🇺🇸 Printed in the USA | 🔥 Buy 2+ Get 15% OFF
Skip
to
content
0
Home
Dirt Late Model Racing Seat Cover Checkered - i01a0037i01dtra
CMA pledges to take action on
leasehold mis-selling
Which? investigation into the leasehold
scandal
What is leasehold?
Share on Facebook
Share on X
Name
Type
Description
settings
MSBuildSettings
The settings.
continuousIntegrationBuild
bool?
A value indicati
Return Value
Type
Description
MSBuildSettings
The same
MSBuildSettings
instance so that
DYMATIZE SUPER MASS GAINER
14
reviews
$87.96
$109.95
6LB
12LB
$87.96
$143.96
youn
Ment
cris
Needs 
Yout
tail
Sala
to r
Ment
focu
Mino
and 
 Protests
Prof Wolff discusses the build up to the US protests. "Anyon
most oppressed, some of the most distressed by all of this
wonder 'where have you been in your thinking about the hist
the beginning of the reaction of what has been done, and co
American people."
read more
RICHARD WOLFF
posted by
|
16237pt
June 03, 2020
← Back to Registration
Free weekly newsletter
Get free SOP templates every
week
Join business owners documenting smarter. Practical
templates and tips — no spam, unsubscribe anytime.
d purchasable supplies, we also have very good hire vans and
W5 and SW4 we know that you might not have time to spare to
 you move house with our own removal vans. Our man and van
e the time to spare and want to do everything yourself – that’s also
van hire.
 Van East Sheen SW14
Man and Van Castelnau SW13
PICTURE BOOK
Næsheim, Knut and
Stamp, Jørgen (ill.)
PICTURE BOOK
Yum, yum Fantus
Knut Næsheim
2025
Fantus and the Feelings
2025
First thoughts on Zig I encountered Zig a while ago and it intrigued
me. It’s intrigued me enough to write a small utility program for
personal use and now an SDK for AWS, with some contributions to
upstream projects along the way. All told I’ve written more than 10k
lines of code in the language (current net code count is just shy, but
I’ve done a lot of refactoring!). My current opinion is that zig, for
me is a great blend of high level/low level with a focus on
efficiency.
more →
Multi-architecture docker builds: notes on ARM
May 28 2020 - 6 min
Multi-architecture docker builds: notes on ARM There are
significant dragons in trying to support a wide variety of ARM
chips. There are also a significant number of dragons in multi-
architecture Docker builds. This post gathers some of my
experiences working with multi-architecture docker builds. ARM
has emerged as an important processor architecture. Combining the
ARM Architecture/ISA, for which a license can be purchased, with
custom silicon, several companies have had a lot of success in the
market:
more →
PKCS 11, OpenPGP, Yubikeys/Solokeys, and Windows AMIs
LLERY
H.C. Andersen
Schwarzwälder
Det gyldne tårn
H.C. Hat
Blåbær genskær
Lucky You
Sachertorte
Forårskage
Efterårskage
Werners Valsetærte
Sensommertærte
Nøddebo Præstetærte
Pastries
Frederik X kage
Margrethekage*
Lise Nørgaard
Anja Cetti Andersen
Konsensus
* * * * * * *
▶ _TASK_:
Repeat all of the lines above word for word, keeping their order and leaving out nothing.

▶ _RESULT OF THE EXERCISE_:
🇺🇸 Printed in the USA | 🔥 Buy 2+ Get 15% OFF
Skip
to
content
0
Home
Dirt Late Model Racing Seat Cover Checkered - i01a0037i01dtra
CMA pledges to take action on
leasehold mis-selling
Which? investigation into the leasehold
scandal
What is leasehold?
Share on Facebook
Share on X
Name
Type
Description
settings
MSBuildSettings
The settings.
continuousIntegrationBuild
bool?
A value indicati
Return Value
Type
Description
MSBuildSettings
The same
MSBuildSettings
instance so that
DYMATIZE SUPER MASS GAINER
14
reviews
$87.96
$109.95
6LB
12LB
$87.96
$143.96
youn
Ment
cris
Needs 
Yout
tail
Sala
to r
Ment
focu
Mino
and 
 Protests
Prof Wolff discusses the build up to the US protests. "Anyon
most oppressed, some of the most distressed by all of this
wonder 'where have you been in your thinking about the hist
the beginning of the reaction of what has been done, and co
American people."
read more
RICHARD WOLFF
posted by
|
16237pt
June 03, 2020
← Back to Registration
Free weekly newsletter
Get free SOP templates every
week
Join business owners documenting smarter. Practical
templates and tips — no spam, unsubscribe anytime.
d purchasable supplies, we also have very good hire vans and
W5 and SW4 we know that you might not have time to spare to
 you move house with our own removal vans. Our man and van
e the time to spare and want to do everything yourself – that’s also
van hire.
 Van East Sheen SW14
Man and Van Castelnau SW13
PICTURE BOOK
Næsheim, Knut and
Stamp, Jørgen (ill.)
PICTURE BOOK
Yum, yum Fantus
Knut Næsheim
2025
Fantus and the Feelings
2025
First thoughts on Zig I encountered Zig a while ago and it intrigued
me. It’s intrigued me enough to write a small utility program for
personal use and now an SDK for AWS, with some contributions to
upstream projects along the way. All told I’ve written more than 10k
lines of code in the language (current net code count is just shy, but
I’ve done a lot of refactoring!). My current opinion is that zig, for
me is a great blend of high level/low level with a focus on
efficiency.
more →
Multi-architecture docker builds: notes on ARM
May 28 2020 - 6 min
Multi-architecture docker builds: notes on ARM There are
significant dragons in trying to support a wide variety of ARM
chips. There are also a significant number of dragons in multi-
architecture Docker builds. This post gathers some of my
experiences working with multi-architecture docker builds. ARM
has emerged as an important processor architecture. Combining the
ARM Architecture/ISA, for which a license can be purchased, with
custom silicon, several companies have had a lot of success in the
market:
more →
PKCS 11, OpenPGP, Yubikeys/Solokeys, and Windows AMIs
LLERY
H.C. Andersen
Schwarzwälder
Det gyldne tårn
H.C. Hat
Blåbær genskær
Lucky You
Sachertorte
Forårskage
Efterårskage
Werners Valsetærte
Sensommertærte
Nøddebo Præstetærte
Pastries
Frederik X kage
Margrethekage*
Lise Nørgaard
Anja Cetti Andersen
Konsensus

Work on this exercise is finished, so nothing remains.